Hegel vertritt in seiner Naturphilosophie die These, dass der dialektisch verfasste Begriff die Abfolge der einzelnen Entwicklungsstufen der Natur fortleitet. Allein die „Veränderung“ bzw. „Metamorphose“ des Begriffes ist in seinen Augen für die Evolution der Natur verantwortlich. Den Gedanken einer natürlichen Evolution lehnt Hegel damit als „nebulöse Vorstellung“ schroff ab. In meinem Vortrag möchte ich zunächst in einem ersten Schritt die einzelnen Entwicklungsstufen der Natur in Hegels System kurz skizzieren und dabei auch auf die Naturphilosophie Plessners zu sprechen kommen, um die Modernität einiger zentraler Thesen Hegels zu demonstrieren. In einem zweiten Schritt möchte ich hinterfragen, ob Hegel die vernunftbegabte Subjektivität, d. h. den Geist, den er in seiner Naturphilosophie erst herleiten will, nicht immer schon voraussetzen muss, damit die Entwicklung des Begriffs in der Natur möglich ist und damit der Geist als „Zweck der Natur“ denkbar ist.

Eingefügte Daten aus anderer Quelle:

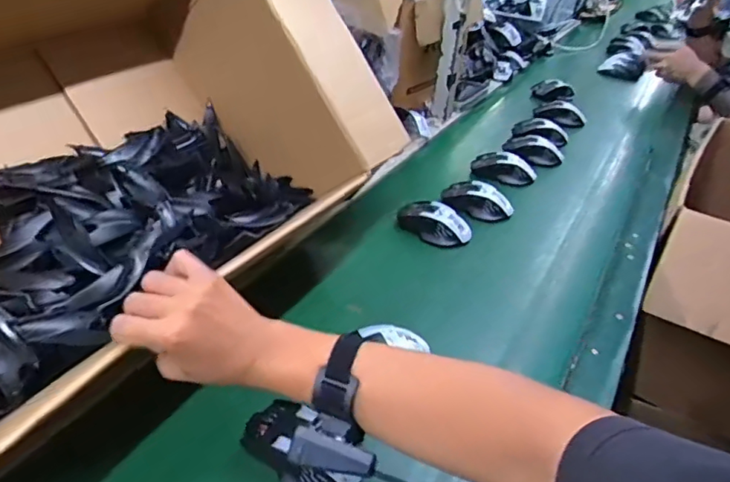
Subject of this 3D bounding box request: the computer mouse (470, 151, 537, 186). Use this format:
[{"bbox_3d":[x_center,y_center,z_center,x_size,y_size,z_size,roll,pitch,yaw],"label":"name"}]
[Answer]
[{"bbox_3d":[0.256,-0.135,1.004,0.119,0.036,0.045,12,36,11],"label":"computer mouse"}]

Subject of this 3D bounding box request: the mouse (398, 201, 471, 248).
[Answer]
[{"bbox_3d":[0.107,-0.028,0.842,0.115,0.039,0.058,18,37,18],"label":"mouse"}]

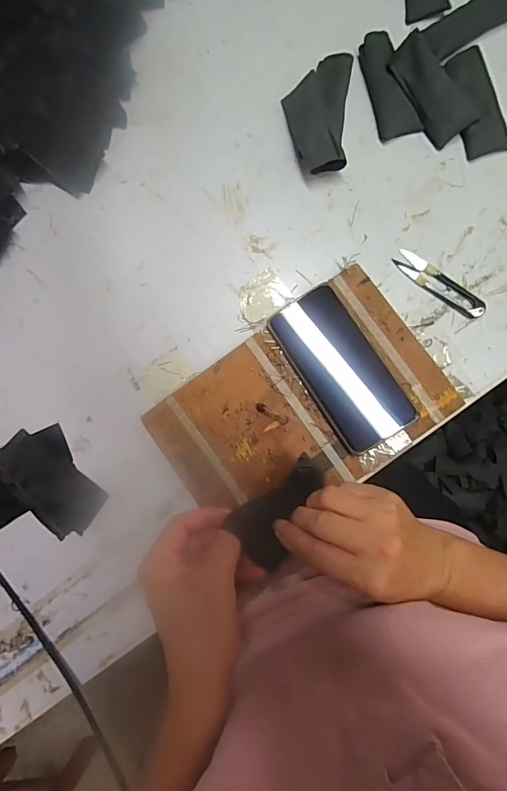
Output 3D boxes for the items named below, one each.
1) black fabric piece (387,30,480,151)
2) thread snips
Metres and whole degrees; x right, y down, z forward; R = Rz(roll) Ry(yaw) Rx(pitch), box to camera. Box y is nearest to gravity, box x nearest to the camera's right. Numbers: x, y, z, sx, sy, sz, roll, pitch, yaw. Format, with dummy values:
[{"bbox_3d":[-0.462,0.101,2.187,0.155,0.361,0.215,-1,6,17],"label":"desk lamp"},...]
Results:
[{"bbox_3d":[0.179,-0.306,0.406,0.044,0.015,0.101,-35,96,2],"label":"black fabric piece"},{"bbox_3d":[0.187,-0.113,0.409,0.101,0.009,0.024,38,90,7],"label":"thread snips"}]

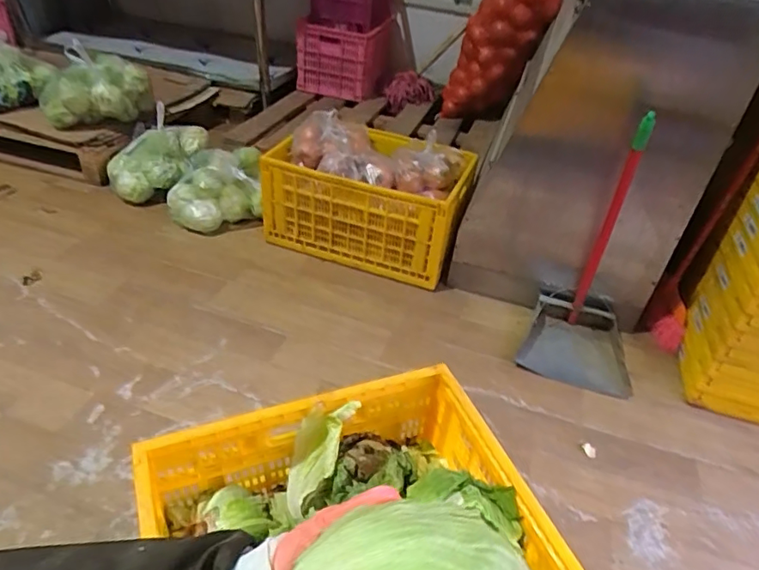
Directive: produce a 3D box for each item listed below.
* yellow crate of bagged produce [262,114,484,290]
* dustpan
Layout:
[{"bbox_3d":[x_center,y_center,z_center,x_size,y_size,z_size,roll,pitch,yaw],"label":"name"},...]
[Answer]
[{"bbox_3d":[-0.046,-0.291,1.716,0.637,0.341,0.428,15,39,12],"label":"yellow crate of bagged produce"},{"bbox_3d":[0.524,-0.042,1.215,0.258,0.553,0.245,17,40,14],"label":"dustpan"}]

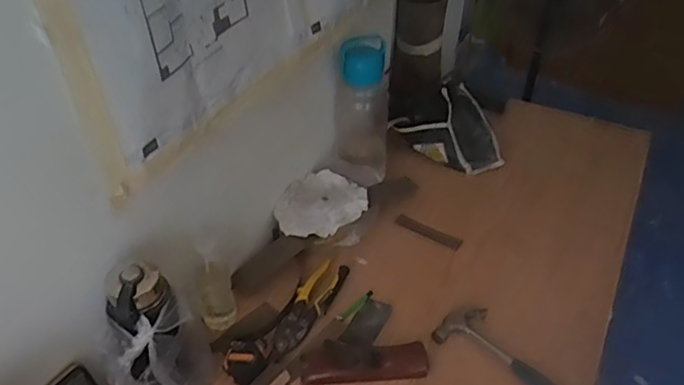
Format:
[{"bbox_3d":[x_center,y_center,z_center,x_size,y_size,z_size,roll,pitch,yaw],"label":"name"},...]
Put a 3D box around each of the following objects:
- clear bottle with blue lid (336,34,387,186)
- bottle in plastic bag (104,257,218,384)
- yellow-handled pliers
[{"bbox_3d":[0.041,-0.171,1.130,0.102,0.249,0.099,3,40,4],"label":"clear bottle with blue lid"},{"bbox_3d":[-0.247,0.196,0.777,0.113,0.247,0.127,-5,40,-6],"label":"bottle in plastic bag"},{"bbox_3d":[-0.060,0.195,0.964,0.060,0.028,0.213,20,43,22],"label":"yellow-handled pliers"}]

Der Vortrag von Prof. Dr. Stascha Rohmer findet am 11.07. um 18 UHr in GA 03/149 statt.

Stascha Rohmer

Stascha Rohmer ist Mercator-Fellow der Emmy Noether-Nachwuchsgruppe „Theologie als Wissenschaft?!“ am Lehrstuhl für Philosophisch-Theologische Grenzfragen an der Katholisch-Theologischen Fakultät der Ruhr Universität-Bochum. Seine Forschungsschwerpunkte liegen im Bereich der Metaphysik, der Anthropologie, der Naturphilosophie und der Rechtsphilosophie. In historischer Perspektive stehen das Denken Hegels und Alfred North Whiteheads im Zentrum seiner Forschungen. Er ist Autor zahlreicher Monografien und Fachartikel und hat ferner Werke von Alfred North Whiteheads und Ortega y Gasset ins Deutsche übersetzt und herausgegeben. Seine letzte Monografie trägt den Titel „Die Idee des Lebens. Zum Begriff der Grenze bei Hegel und Plessner“ (Alber 2016).